Zoetincelle, On a beau savoir ce qu'est l'hyperphagie, le monde ne le sait pas lui, et pire, la plupart des gens refusent d'y "croire" et penchent plutôt pour ue victimisation. Cela ne me parait pas anormal de vouloir se proteger de l'incompréhension des autres, surtout quand on est plus ou moins seul(e) face à la foule. L'important dans un premier temps, pour toi, je pense, c'est de supprimer la honte vis à vis de toi même ;)

(pis je sais que ça va être facile de ma part de dire cela mais fais gaffe avec les laxatifs, pour le coup tu peux vraiment le faire deconner, ton colon. prend soin de toi ;))
S
110 ans 3793
Je ne sais pas si je les assume. :oops:

Je les fais toujours quand je suis seule, je ne supporte pas qu'on me voit dans cet état. Une fois ça m'est arrivé de devoir assister à un anniversaire alors que j'étais en pleine crise.
Un apéro dinatoire... ça a été une des pires soirées de ma vie. Et mon entourage ne m'a été d'aucun soutien ni d'aucune aide. J'en ressens encore de la haine, de la souffrance.

C'est là que j'ai vraiment tout fait pour cacher mes crises et de ne plus les faire "en public" mais seule, toute seule.

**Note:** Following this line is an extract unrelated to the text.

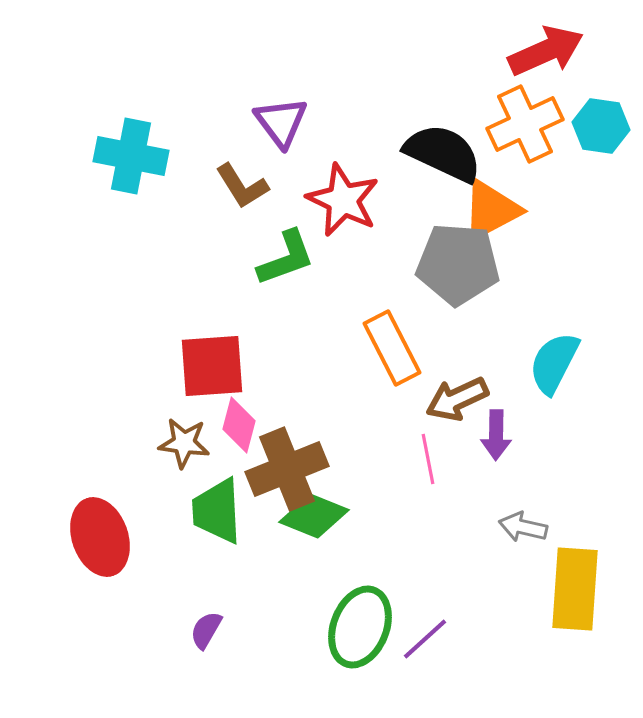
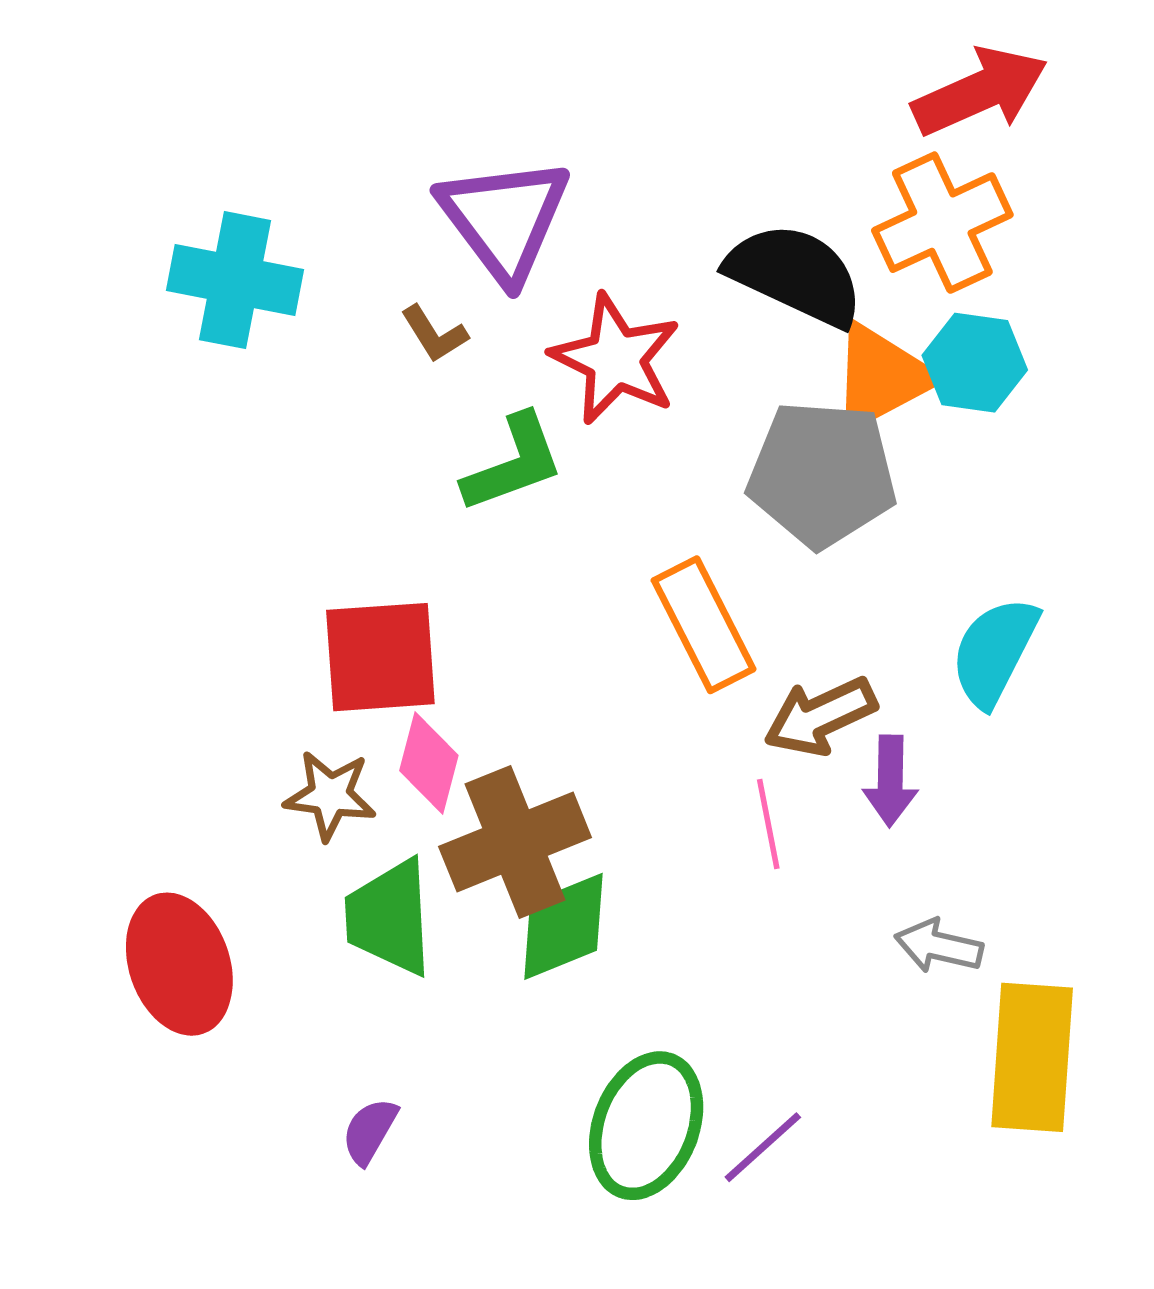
purple triangle: (281, 122) -> (504, 219), size x1.4
cyan hexagon: (601, 126) -> (975, 363), moved
brown L-shape: (242, 186) -> (434, 334), size x0.7
green diamond: (314, 516) -> (564, 926), turned -44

J'arrive le plus souvent à les "contrôler". Je réfléchis, je me concentre sur ce que j'aurai vraiment envie de manger, sur ce que me fait saliver. Je me concentre là dessus et une fois que j'ai trouvé, je cède. S'il le faut, je sors pour l'acheter. Une fois que je l'ai, je me pose, je mange lentement en pensant à la satisfaction que cela m'apporte. Juste à ça. La dernière fois, j'ai mangé 3 tartelettes au citron avant de pouvoir évacuer la crise... je sais c'est pas glorieux...

Quand je n'arrive pas à contrôler eh bien... je me remplis du matin au soir... je mange, je mange... c'est quelqu'un d'autre qui mange, pas moi. Dans ces moments là, je ne suis même pas consciente que c'est moi qui suis dans cet état, au contraire des crises que j'arrive à contrôler. Peut être le fait de me concentrer sur mon envie me permet de garder contact avec moi-même, je ne sais pas. :roll:
Mais je ne me fais pas vomir.

Je les assume mais pas en public. Je n'ai toujours vu qu'incompréhension, exaspération et dégout dans le regard des gens à ce sujet. D'ailleurs je n'en parle jamais, quant on ne souffre pas de TCA, on n'arrive pas à comprendre ni le mécanisme, ni la souffrance que cela entraine. Donc je vis ça en tête à tête avec moi-même.

Je sais exactement ce qui déclenche les crises. Je ne suis pas maitre de ces éléments déclencheurs. Je peux juste essayer de limiter la casse, c'est tout. :roll:

J'apprivoise mon dragon pour essayer de vivre avec en me faisant le moins de mal possible. Enfin du moins j'essaie... ;)
101 ans Sur une comète 1981
Zoetincelle : Je ne crois pas que ce qui est valable pour une personne l'est pour une autre, surtout sur un sujet aussi personnel que la psychologie de chacun ! En traduction, ce qui était valable pour moi n'est pas forcément la même chose pour toi.